DIAGNOSIS
To diagnose colon cancer your doctor may request the following diagnostic procedures:
- Colonoscopy
- CT Colonography
- Air-contrast barium enema
Other types of imaging exams that your doctor may order include:
- Abdominal and Pelvic CT
- PET/CT
- Magnetic resonance imaging (MRI) of the body
- Endorectal ultrasound
TREATMENT
Contingent upon the size and degree of how the disease has spread, patients may need to experience a medical procedure, excising a part or the entirety of the colon, to eliminate the tumor. In some patients, a procedure called an ileostomy or colostomy might be required to redirect bowel contents into an external reservoir. Severe cases may require radiation treatment therapy (normally joined with chemotherapy) preceding surgery. This is typically given as:
External Beam Therapy: This treatment utilizes radiation beams such as high-powered x-rays focused directly at a patient’s tumor throughout one to about a month and a half. These high energy beams convey radiation to the patient’s tumor to devastate the cancer cells whilst limiting the consequences for the encompassing healthy tissues. Most normal symptoms are weakness and changes in defecation rate.
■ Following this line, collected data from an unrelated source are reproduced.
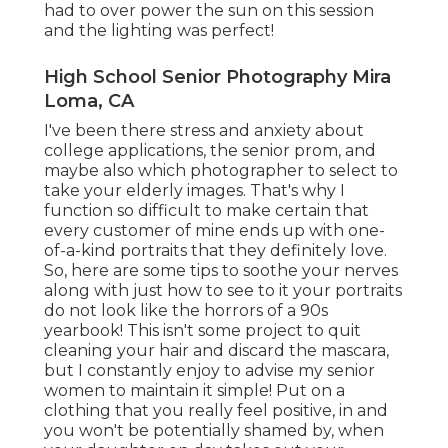
had to over power the sun on this session
and the lighting was perfect!
High School Senior Photography Mira
Loma, CA
I've been there stress and anxiety about
college applications, the senior prom, and
maybe also which photographer to select to
take your elderly images. That's why I
function so difficult to make certain that
every customer of mine ends up with one-
of-a-kind portraits that they definitely love.
So, here are some tips to soothe your nerves
along with just how to see to it your portraits
do not look like the horrors of a 90s
yearbook! This isn't some project to quit
cleaning your hair and discard the mascara,
but I constantly enjoy to advise my senior
women to maintain it simple! Put on a
clothing that you really feel positive, in and
you won't be potentially shamed by, when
Much of the time, chemotherapy might be utilized, either as an independent treatment or in combination with radiation treatment. Chemotherapy is given to diminish the opportunity of the tumor returning somewhere else in the body or to diminish the measure of tumor all through the body if the entirety of the tumor(s) can’t be expelled carefully. It is typically given after some time and rotated with times of no treatment. Symptoms, for example, abnormal blood-cell counts, fatigue, diarrhea, mouth sores, and a compromised immune system may occur.